Wednesday, March 24, 2010

Off That

Friends,

Two pieces of news, both exciting, but I'll start with the really incendiary one. A few months ago I was approached by a science-themed UK music festival called Geek Pop, who asked if I would create some original pro-science content, so I wrote a rap song, a kind of "rationalist anthem" putting the flames to pseudo-science in its more pernicious modern guises. Once the song was finished (produced by the mighty Mr. Simmonds), Geek Pop put me in touch with an amazingly talented video designer called Tommy Nagle, and he created original animations and graphics, resulting in a stunning music video. It went live just three days ago and already it has over 5,000 views on youtube, and some enthusiastic (and not-so-enthusiastic) comments. Part of this exposure is due to the fact that New Scientist Magazine hosted a link to the video on their home page. Here it is (breathe deep): Click here to watch.



I understand that many of you won't share my views on this subject, and probably some of you will absolutely loathe this video, especially if I've gone after any of your sacred cows, but if that is the case the least I can ask is that you follow up on the links provided in the end credits. Everything in the song is based on something I read and was persuaded by, and based on the principle that rational free inquiry is worth defending against those who would tear it down. This philosophy of science and its insights into the nature of the universe is shared by many who call themselves skeptics, atheists, rationalists, secular humanists, etc. In fact, New Humanist Magazine put the video in their blog with this review: "From now on when someone asks us what we stand for, we might just tell them to start by watching this." So it seems I have become a spokesman for my intellectual kin, and I'm okay with that. At the very least it has given me the chance to connect and work with some inspiring and creative people. If you want to see Tommy's animation in all of its high definition glory, try watching it on facebook.

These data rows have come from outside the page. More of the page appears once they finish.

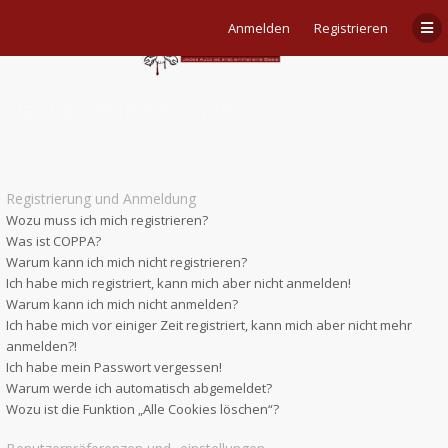
Anmelden
Registrieren
Häufig gestellte Fragen
Registrierung und Anmeldung
Wozu muss ich mich registrieren?
Was ist COPPA?
Warum kann ich mich nicht registrieren?
Ich habe mich registriert, kann mich aber nicht anmelden!
Warum kann ich mich nicht anmelden?
Ich habe mich vor einiger Zeit registriert, kann mich aber nicht mehr
anmelden?!
Ich habe mein Passwort vergessen!
Warum werde ich automatisch abgemeldet?
Wozu ist die Funktion „Alle Cookies löschen“?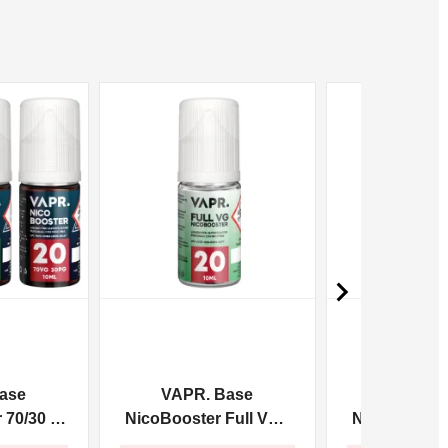
NON DISPONIBILE
NON DISPONIBILE

ase
VAPR. Base
VAPR. 
70/30 -
NicoBooster Full VG -
NicoBooster 
10ml
10m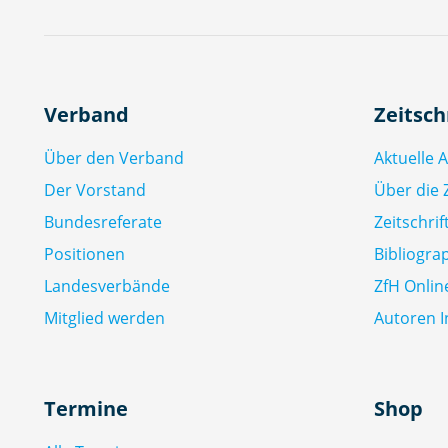
Verband
Zeitsch
Über den Verband
Aktuelle 
Der Vorstand
Über die Z
Bundesreferate
Zeitschri
Positionen
Bibliogra
Landesverbände
ZfH Onlin
Mitglied werden
Autoren I
Termine
Shop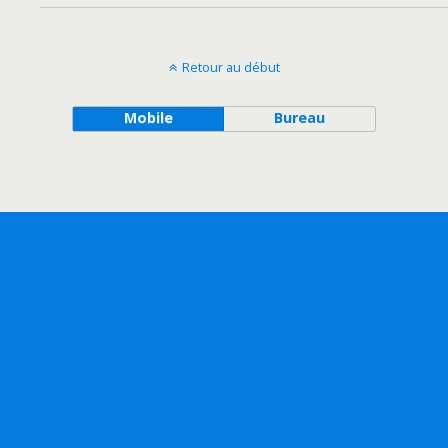
Retour au début
Mobile
Bureau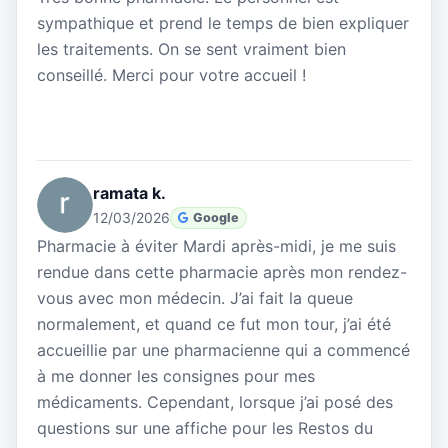
sympathique et prend le temps de bien expliquer
les traitements. On se sent vraiment bien
conseillé. Merci pour votre accueil !
ramata k.
12/03/2026
Google
Pharmacie à éviter Mardi après-midi, je me suis
rendue dans cette pharmacie après mon rendez-
vous avec mon médecin. J’ai fait la queue
normalement, et quand ce fut mon tour, j’ai été
accueillie par une pharmacienne qui a commencé
à me donner les consignes pour mes
médicaments. Cependant, lorsque j’ai posé des
questions sur une affiche pour les Restos du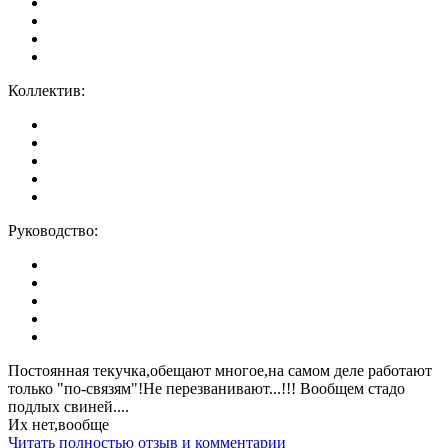
Коллектив:
Руководство:
Постоянная текучка,обещают многое,на самом деле работают
только "по-связям"!Не перезванивают...!!! Вообщем стадо
подлых свиней....
Их нет,вообще
Читать полностью отзыв и комментарии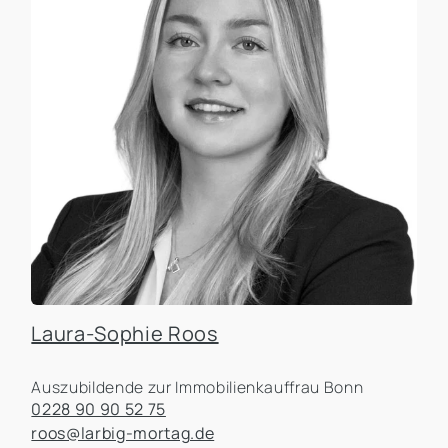
Laura-Sophie Roos
Auszubildende zur Immobilienkauffrau Bonn
0228 90 90 52 75
roos@larbig-mortag.de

So now for the less-incendiary bit of news: tomorrow I'm on my way to Egypt for a series of performances! The trip is part of a UK initiative to bring politically-engaged drama to Egypt, which means the hip-hop play I co-wrote with Dizraeli a few years ago, The Rebel Cell, is about to have its Middle Eastern and African debut. Tomorrow morning Mr Simmonds and I will fly to Cairo for our show there on Saturday, and the following week we'll be doing the tourist thing in Israel. If this is the first you've heard of the Rebel Cell then you must be new to my newsletters, since we performed it at the Edinburgh Fringe in both 2008 and 2009, won several awards, and this September we'll be launching an eight-week tour of UK theatres with the show. Here's some more info if you're curious: Click Here.

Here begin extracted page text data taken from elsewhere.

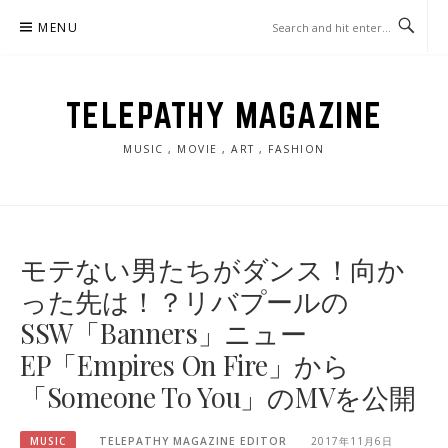
Skip
MENU
to
content
TELEPATHY MAGAZINE
MUSIC , MOVIE , ART , FASHION
モテない男たちがダンス！向か
った先は！？リバプールの
SSW「Banners」ニュー
EP「Empires On Fire」から
「Someone To You」のMVを公開
MUSIC
TELEPATHY MAGAZINE EDITOR
2017年11月6日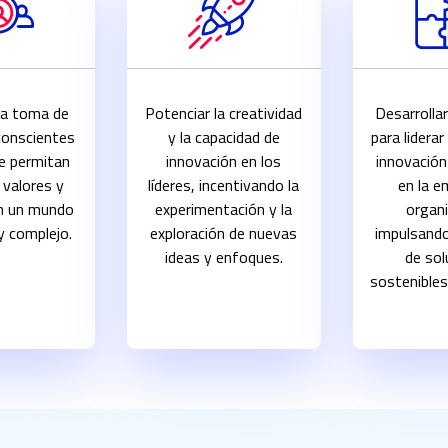
la toma de
Potenciar la creatividad
Desarrollar
conscientes
y la capacidad de
para lidera
ue permitan
innovación en los
innovación
n valores y
líderes, incentivando la
en la e
en un mundo
experimentación y la
organi
y complejo.
exploración de nuevas
impulsando
ideas y enfoques.
de sol
sostenibles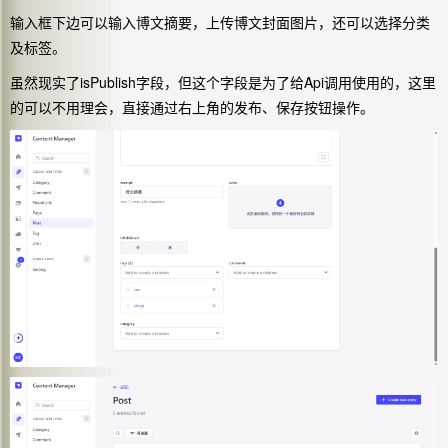
输入框下边可以输入博文摘要，上传博文封面图片，还可以选择分类
及标签。
虽然现实了isPublish字段，但这个字段是为了给Api调用使用的，这里
的可以不用理会，直接通过右上角的发布、保存按钮操作。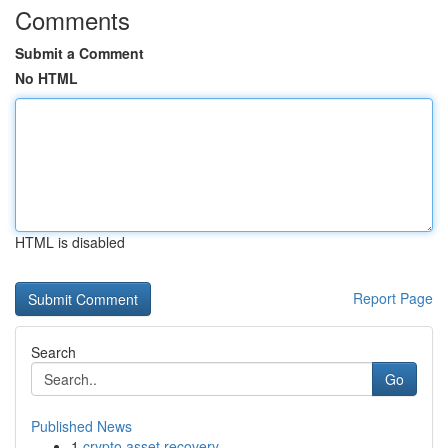
Comments
Submit a Comment
No HTML
HTML is disabled
Report Page
Search
Go
Published News
1
crypto asset recovery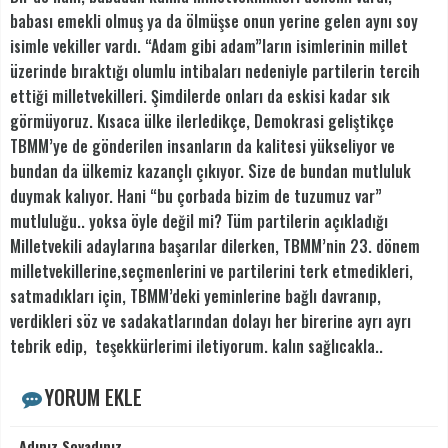
babası emekli olmuş ya da ölmüşse onun yerine gelen aynı soy
isimle vekiller vardı. “Adam gibi adam”ların isimlerinin millet
üzerinde bıraktığı olumlu intibaları nedeniyle partilerin tercih
ettiği milletvekilleri. Şimdilerde onları da eskisi kadar sık
görmüyoruz. Kısaca ülke ilerledikçe, Demokrasi geliştikçe
TBMM’ye de gönderilen insanların da kalitesi yükseliyor ve
bundan da ülkemiz kazançlı çıkıyor. Size de bundan mutluluk
duymak kalıyor. Hani “bu çorbada bizim de tuzumuz var”
mutluluğu.. yoksa öyle değil mi? Tüm partilerin açıkladığı
Milletvekili adaylarına başarılar dilerken, TBMM’nin 23. dönem
milletvekillerine,seçmenlerini ve partilerini terk etmedikleri,
satmadıkları için, TBMM’deki yeminlerine bağlı davranıp,
verdikleri söz ve sadakatlarından dolayı her birerine ayrı ayrı
tebrik edip, teşekkürlerimi iletiyorum. kalın sağlıcakla..
YORUM EKLE
Adınız Soyadınız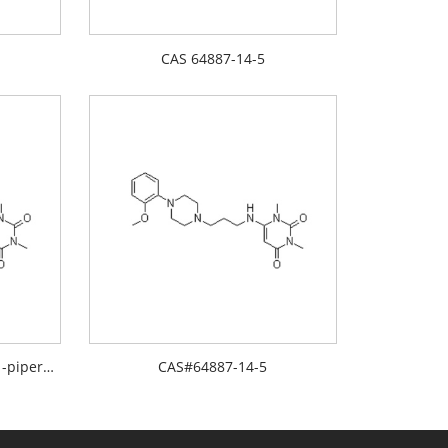
CAS 64887-14-5
6-[[3-[4-(2-metoksüfenüül)-1-piperasinüül]propüül]amino]-1,3-dimetüül-2,4(1 H,3H)-pürimidiindioonvesinikkloriid
CAS#64887-14-5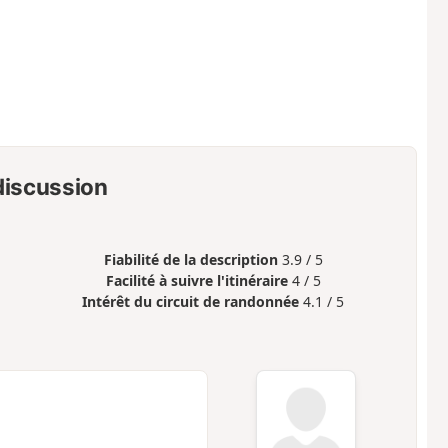
 discussion
Fiabilité de la description
3.9 / 5
Facilité à suivre l'itinéraire
4 / 5
Intérêt du circuit de randonnée
4.1 / 5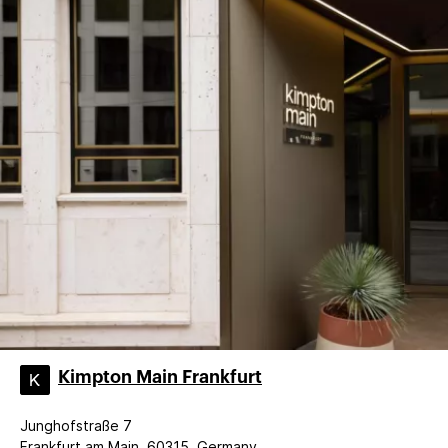
Kimpton Main Frankfurt
Junghofstraße 7
Frankfurt am Main, 60315, Germany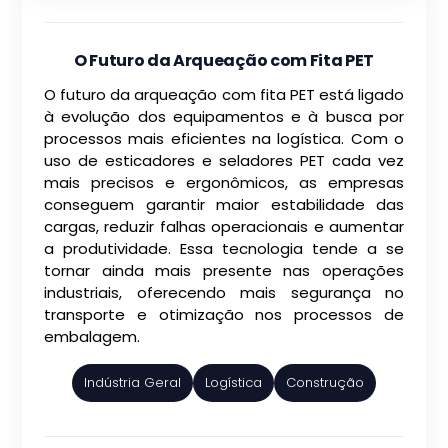
O Futuro da Arqueação com Fita PET
O futuro da arqueação com fita PET está ligado
à evolução dos equipamentos e à busca por
processos mais eficientes na logística. Com o
uso de esticadores e seladores PET cada vez
mais precisos e ergonômicos, as empresas
conseguem garantir maior estabilidade das
cargas, reduzir falhas operacionais e aumentar
a produtividade. Essa tecnologia tende a se
tornar ainda mais presente nas operações
industriais, oferecendo mais segurança no
transporte e otimização nos processos de
embalagem.
Indústria Geral
Logística
Construção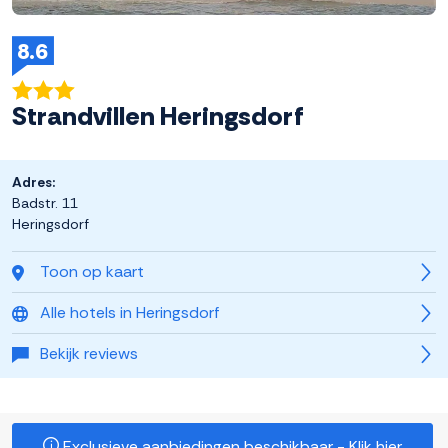
8.6
Strandvillen Heringsdorf
Adres:
Badstr. 11
Heringsdorf
Toon op kaart
Alle hotels in Heringsdorf
Bekijk reviews
Exclusieve aanbiedingen beschikbaar - Klik hier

One of the most interesting twists in the ongoing saga of the Rebel Cell is not that we've got a gig coming up in Egypt, but that Dizraeli has undertaken to do the tour without flying as a form of climate change activism. We've had discussions in the past about performing in North America, Australia, etc, but his refusal to fly has so far restricted our performances to the UK and Ireland (to my occasional frustration, I admit). This time, however, he mapped out an overland course and recruited a documentary film-maker friend to join him, and they are making a film about the consequences of having an environmental conscience if you're a performing artist, taking trains and buses on a ten-day journey each way. Last I heard they were in Istanbul, so they must be nearing Syria by now.

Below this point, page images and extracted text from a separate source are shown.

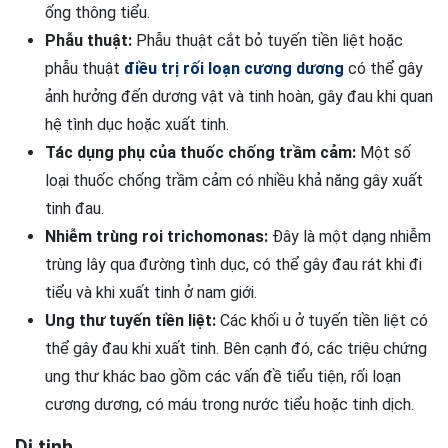
ống thông tiểu.
Phẫu thuật:
Phẫu thuật cắt bỏ tuyến tiền liệt hoặc
phẫu thuật
điều trị rối loạn cương dương
có thể gây
ảnh hưởng đến dương vật và tinh hoàn, gây đau khi quan
hệ tình dục hoặc xuất tinh.
Tác dụng phụ của thuốc chống trầm cảm:
Một số
loại thuốc chống trầm cảm có nhiều khả năng gây xuất
tinh đau.
Nhiễm trùng roi trichomonas:
Đây là một dạng nhiễm
trùng lây qua đường tình dục, có thể gây đau rát khi đi
tiểu và khi xuất tinh ở nam giới.
Ung thư tuyến tiền liệt:
Các khối u ở tuyến tiền liệt có
thể gây đau khi xuất tinh. Bên cạnh đó, các triệu chứng
ung thư khác bao gồm các vấn đề tiểu tiện, rối loạn
cương dương, có máu trong nước tiểu hoặc tinh dịch.
Di tinh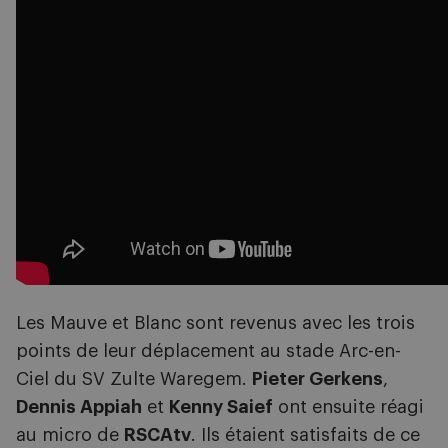
Les Mauve et Blanc sont revenus avec les trois
points de leur déplacement au stade Arc-en-
Ciel du SV Zulte Waregem.
Pieter Gerkens
,
Dennis Appiah
et
Kenny Saief
ont ensuite réagi
au micro de
RSCAtv
. Ils étaient satisfaits de ce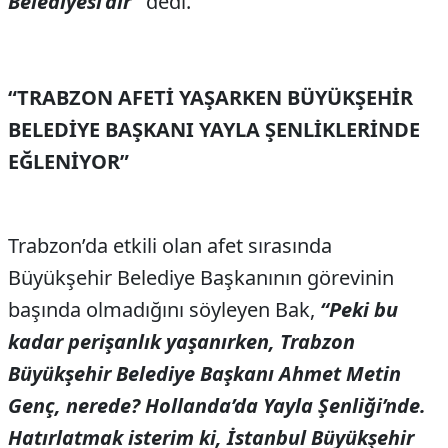
Belediyesi’dir”
dedi.
“TRABZON AFETİ YAŞARKEN BÜYÜKŞEHİR
BELEDİYE BAŞKANI YAYLA ŞENLİKLERİNDE
EĞLENİYOR”
Trabzon’da etkili olan afet sırasında
Büyükşehir Belediye Başkanının görevinin
başında olmadığını söyleyen Bak,
“Peki bu
kadar perişanlık yaşanırken, Trabzon
Büyükşehir Belediye Başkanı Ahmet Metin
Genç, nerede? Hollanda’da Yayla Şenliği’nde.
Hatırlatmak isterim ki, İstanbul Büyükşehir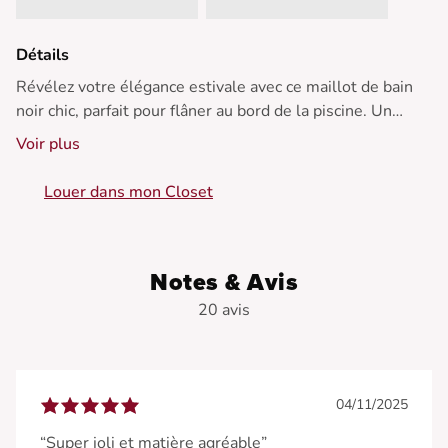
Détails
Révélez votre élégance estivale avec ce maillot de bain
noir chic, parfait pour flâner au bord de la piscine. Un
must-have pour toute saison ensoleillée !
Voir plus
•Body noir élégant
Louer dans mon Closet
• Encolure en V plongeante
• Bretelles larges et confortables
• Dos échancré séduisant
• Design épuré et intemporel
Notes & Avis
20 avis
04/11/2025
“Super joli et matière agréable”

And what about me? Don't I have an environmental conscience? Of course I do, but I choose to fly because I find it necessary for the advancement of my career, and because life is short and the world is large (and before you judge, ask yourself what you are willing to personally sacrifice for your environmental conscience). I also fly because my political philosophy is more towards institutionalized solutions, participatory democracy, cap-and-trade agreements, carbon taxes, etc, and less towards individual activism, especially when it comes to collective-action problems on the scale of global warming. What's interesting is that this precise philosophical debate is the subject of the book The Rebel Sell by Joseph Heath and Andrew Potter, which itself was partially the inspiration for the writing of the Rebel Cell, and in the play Dizraeli's character and my character fight the debate out in several rounds of politically-charged rap battling. But in the play we play ourselves five years in the future, with frequent flash-backs to the semi-autobiographical present, which means the play continually absorbs and mirrors the real trajectories of our parallel hip-hop careers, as art imitates life imitating art.

At this point, however, I have flown from Vancouver to Hawaii to Vancouver to London to Vancouver to Sydney to Adelaide to Canberra to Vancouver to London and tomorrow to Cairo, and that's just in 2010! So I wouldn't be surprised if this little episode and its points of contention end up in the next re-write of the play : )

In the meantime, wish us luck in the cradle of civilization. I'm going to see the pyramids!

1 comment:

Enrique Haro said...

This stuff is great. Can you pls post the complete lyrics?